Les petits de la classe d'accueil de Christine Dorion, à l'école de la Mosaïque, ont le nez collé à la fenêtre pour voir les premiers flocons de neige tomber sur Montréal.

L'excitation est à son comble. La plupart d'entre eux n'ont jamais vu la blancheur de l'hiver. Plus de 92% des élèves de cette école primaire du quartier Côte-Saint-Luc sont allophones.

Sur le territoire de la commission scolaire Marguerite-Bourgeoys (CSMB), près des deux tiers des élèves n'ont pas le français comme langue maternelle. Un portrait qui s'est accentué au fil des ans.

Intégrer les élèves à la société québécoise, en français, constitue un grand défi, explique Diane Lamarche-Venne, présidente de la CSMB.

«Sur le terrain, cet enjeu majeur amène son lot de questions. Comment accorder une juste place à la culture québécoise? Comment faire d'une classe un tout pour sortir du "eux autres" et du "nous autres"? Comment s'assurer d'être équitables envers tous?», demande Mme Lamarche-Venne.

Chantier de réflexion

Pour répondre à ces questions, la CSMB met sur pied un vaste chantier de réflexion et d'actions sur la francisation.
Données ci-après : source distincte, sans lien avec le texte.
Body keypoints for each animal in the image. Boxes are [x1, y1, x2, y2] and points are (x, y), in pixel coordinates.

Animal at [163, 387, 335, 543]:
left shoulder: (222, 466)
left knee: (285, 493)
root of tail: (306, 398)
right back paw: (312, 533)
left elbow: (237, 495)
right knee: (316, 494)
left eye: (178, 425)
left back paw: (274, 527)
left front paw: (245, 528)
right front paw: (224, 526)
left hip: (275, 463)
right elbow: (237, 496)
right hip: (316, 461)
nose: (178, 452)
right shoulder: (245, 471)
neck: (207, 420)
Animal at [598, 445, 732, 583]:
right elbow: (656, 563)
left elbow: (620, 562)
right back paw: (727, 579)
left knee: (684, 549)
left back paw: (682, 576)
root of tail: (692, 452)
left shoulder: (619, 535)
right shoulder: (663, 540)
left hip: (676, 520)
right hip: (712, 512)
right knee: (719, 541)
Au terme de deux années de travail, elle souhaite dégager des pistes de solution et les intégrer à son plan stratégique.

L'Institut du Nouveau Monde et Vision Diversité participent au projet. Ils organiseront entre autres des groupes d'échange avec les élèves, les parents, les enseignants et le personnel des écoles pour faire la liste des bonnes pratiques qui fonctionnent et les reproduire dans d'autres écoles.
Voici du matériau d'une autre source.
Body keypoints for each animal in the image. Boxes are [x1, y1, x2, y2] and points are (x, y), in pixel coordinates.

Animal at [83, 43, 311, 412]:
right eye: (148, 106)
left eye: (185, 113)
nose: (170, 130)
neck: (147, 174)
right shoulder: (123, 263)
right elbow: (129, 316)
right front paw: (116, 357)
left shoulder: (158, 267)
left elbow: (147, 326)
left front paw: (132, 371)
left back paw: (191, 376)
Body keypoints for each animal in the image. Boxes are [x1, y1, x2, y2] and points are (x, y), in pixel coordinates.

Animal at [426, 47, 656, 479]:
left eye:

Un Centre d'intervention pédagogique en contexte de diversité, créé par la CSMB, se penchera pour sa part sur la recherche appliquée.

«Le centre va s'appliquer à voir les besoins qui ne sont pas couverts», explique Rachida Azdouz, directrice scientifique.

Beaucoup de travail reste à faire en ce qui concerne la gestion des conflits de valeurs qui peuvent survenir entre les élèves ou entre les parents et l'école, souligne Mme Azdouz.

L'école de la Mosaïque a de l'expérience en la matière. La majorité de ses élèves vient de l'Égypte, de la Moldavie ou d'Israël. Elle compte plusieurs classes d'accueil en francisation, et certains de ses enseignants sont eux-mêmes originaires d'un autre pays.

Ils ont connu les joies, mais aussi les difficultés de s'intégrer à une nouvelle société. Ils travaillent autant avec les élèves qu'avec leurs parents pour les aider à s'adapter et à s'intégrer.

«Ça demande beaucoup de souplesse et d'ouverture», explique Nicoleta Leonte, enseignante dans une classe d'accueil de deuxième cycle, elle-même originaire de la Roumanie.

Le fait qu'elle vienne d'ailleurs, qu'elle parle le russe et le roumain, l'aide à établir un premier lien de confiance avec les élèves et leurs parents, croit-elle.

Les enfants sont de véritables éponges. Ils réussissent généralement à s'intégrer et à apprendre le français rapidement, souligne Linda Ghermine, Algérienne d'origine et enseignante en deuxième année.

La situation est parfois plus difficile pour leurs parents. Ils quittent un statut en immigrant au Québec. Ils doivent retourner aux études, se trouver un emploi. Ils vivent souvent de l'insécurité financière. Plusieurs familles ont vécu des drames. L'un des parents est parfois resté derrière.

Il faut constamment composer avec des subtilités, indique Fatiha Senniane, enseignante en classe d'accueil et originaire de l'Algérie. Elle se rappelle une petite fille qui s'est mise à pleurer pendant un exercice d'incendie, alors que ses camarades de classe se dirigeaient en vitesse vers la cour de récréation. «Elle pensait qu'il y avait la guerre comme chez elle, en Irak.»